Monday, August 22, 2005

Book Recommendation

I am about halfway through a book that my mom just ordered for me called, "Conversations With the Voiceless: Finding God's Love in Life's Hardest Questions," by John Wessells.

The book is available through Amazon for just over ten dollars.

The author and his wife, Gail, have a ministry where they travel to various brain trauma hospitals around the country and they sing, pray, read Scripture, and preach the gospel to patients with severe head injuries, brain damage, and in comas.

The stories are inspiring, but even for those without the fairy-tale endings, the book hits home the hopeful truth that everyone has a purpose, that God loves even those who are helpless, and that non-verbal does not mean non-existent.

My favorite story comes early on where patients who were in comas, later revive, only to tell John that they received Christ as their Lord and Savior while they were in their comas - hearing every word he spoke to them!
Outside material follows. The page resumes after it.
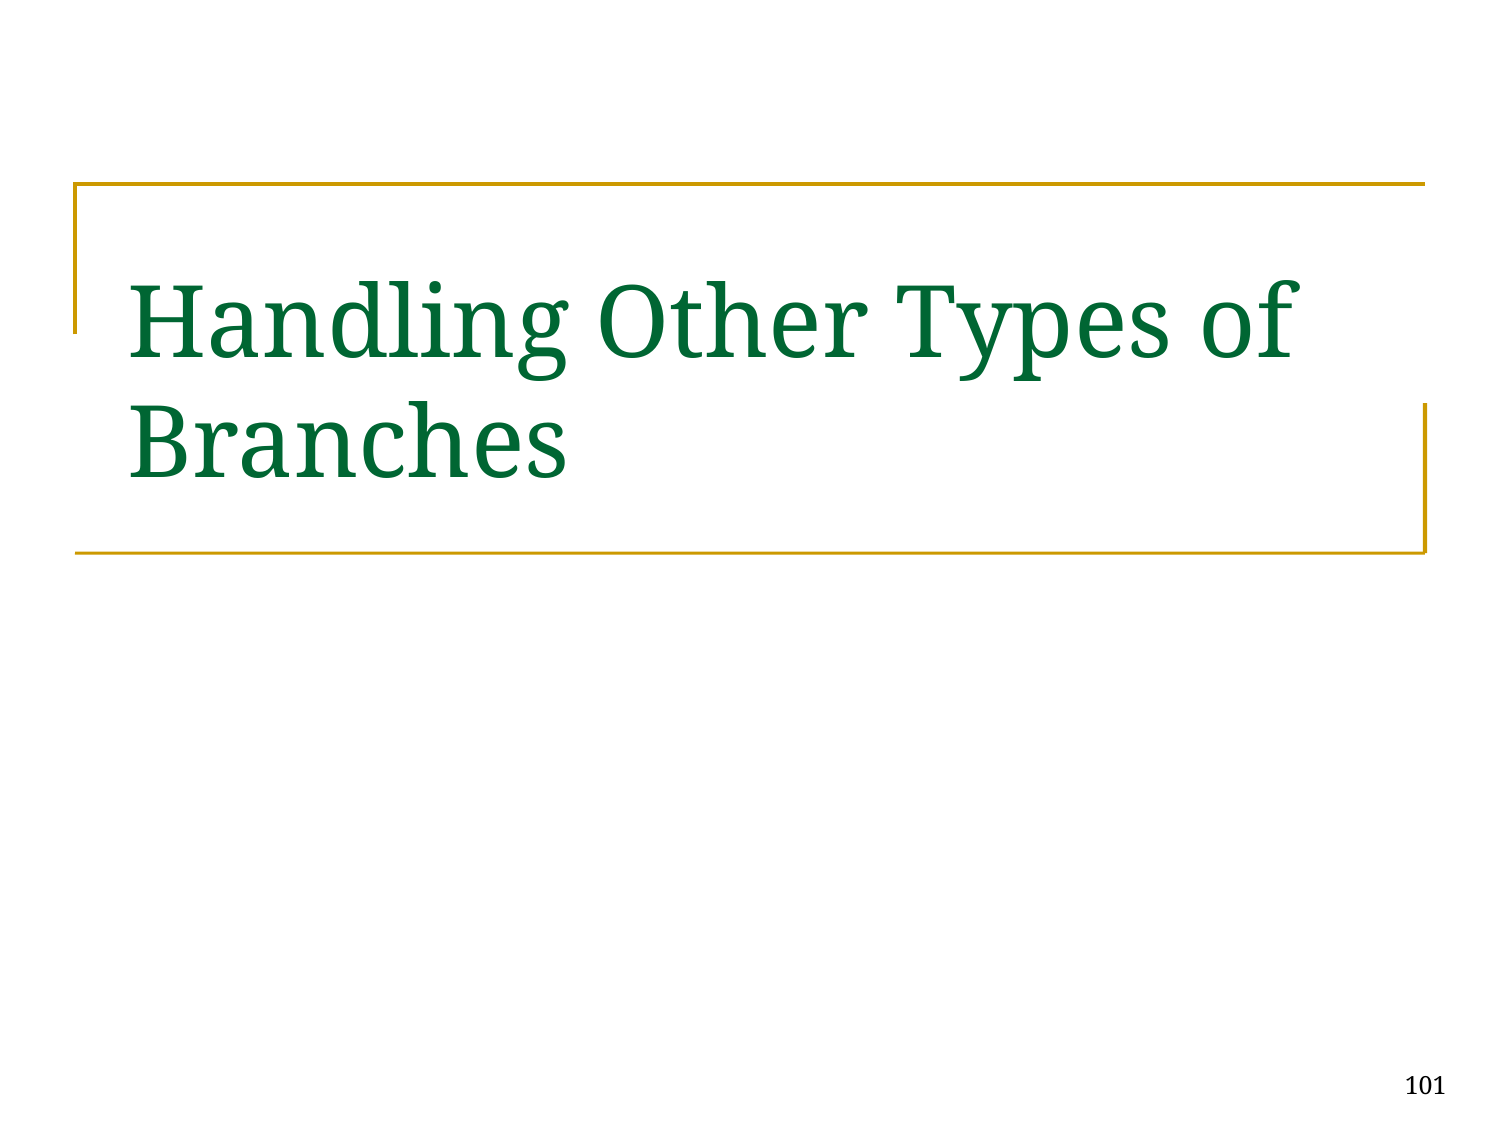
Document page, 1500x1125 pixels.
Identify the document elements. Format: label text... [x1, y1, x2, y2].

title Handling Other Types of Branches [112, 249, 1438, 538]
slide_number 101 [1111, 1036, 1462, 1112]
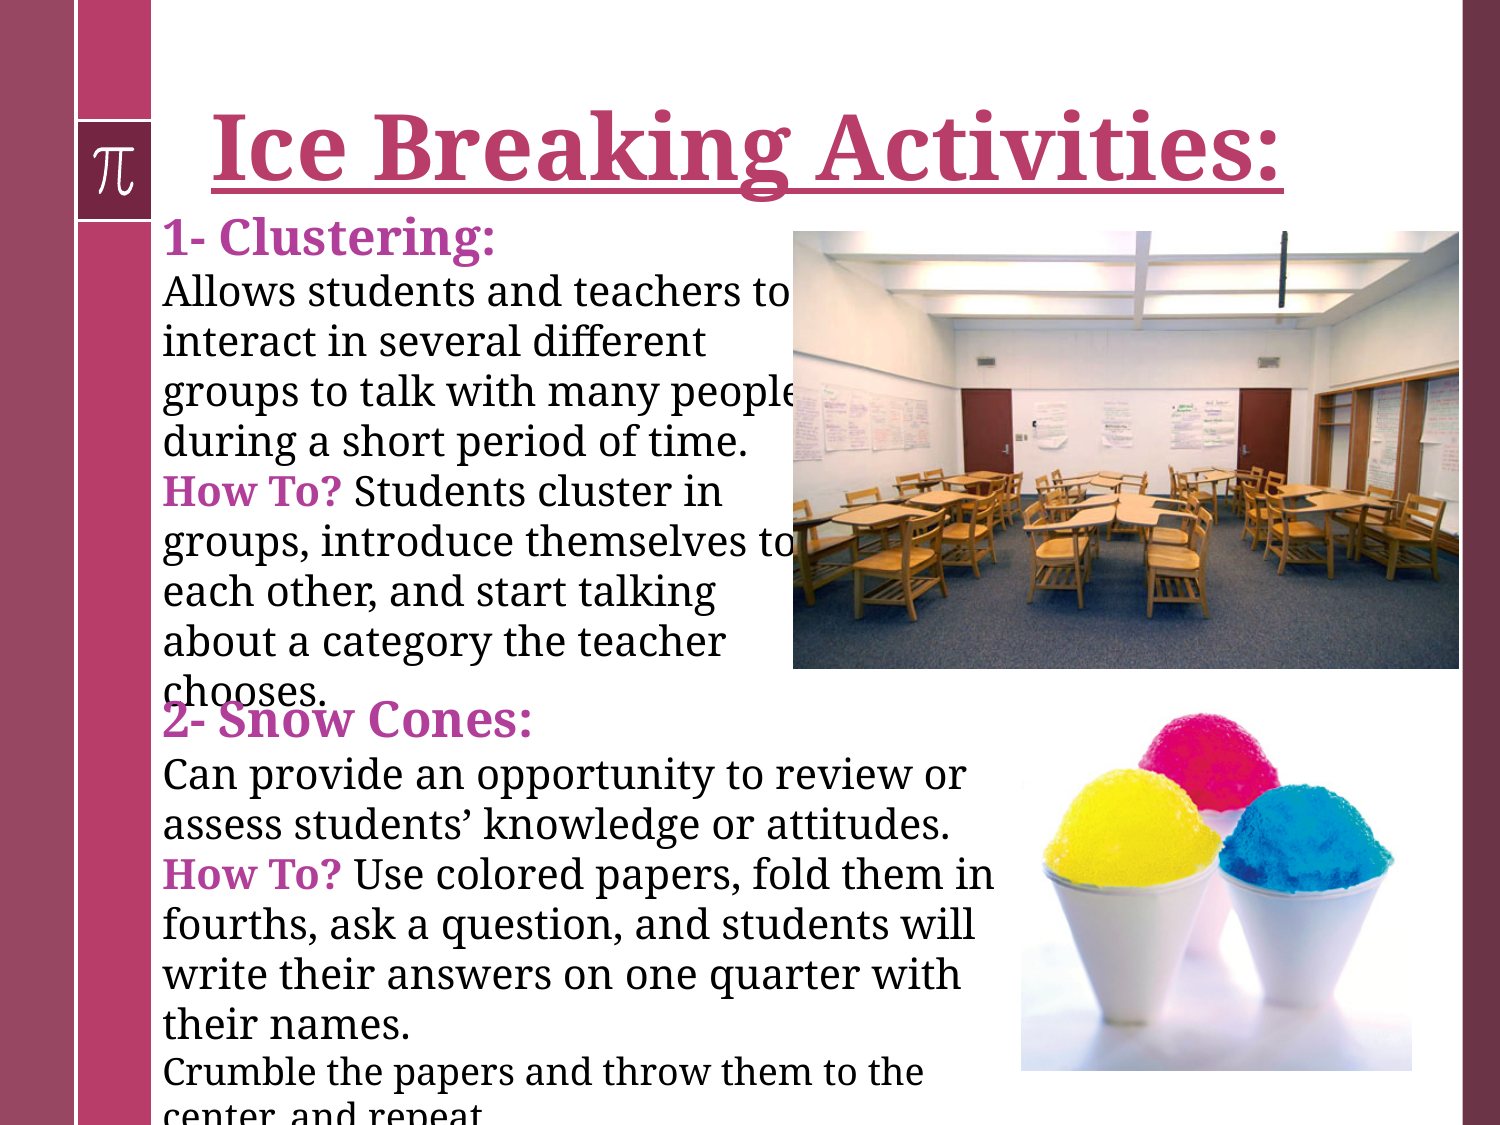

Here is a review from Publisher's Weekly:

Starred Review. Wessells spends his days praying and singing worship songs for head trauma patients in comas, something he admits may seem frivolous. He makes the case that these people and their families are among "the least of these" for whom Jesus cares deeply. And his stories are powerful. He talks about a young man who made a decision to follow Christ while in a comatose state. He tells of sharing his faith with Christine Busalacchi before her father got permission to remove her feeding tube and she starved to death—how the girl neurologists described as being "in a persistent vegetative state" had waved to him, smiled and responded to praise music. But more importantly, Wessells discusses the difficult questions that a ministry like his uncovers. Why are some lives cut short? Why do some patients recover, while others' bodies shrivel as their minds slowly lose control? Wessells reassures readers that it's okay to ask questions and not have answers—and that, no matter what, God's love abounds. These are lessons he learned not only through his ministry but also through the loss of his young son to cancer. This is a rare book that offers hope and comfort without ignoring or sugarcoating the painful realities that families of head trauma patients face.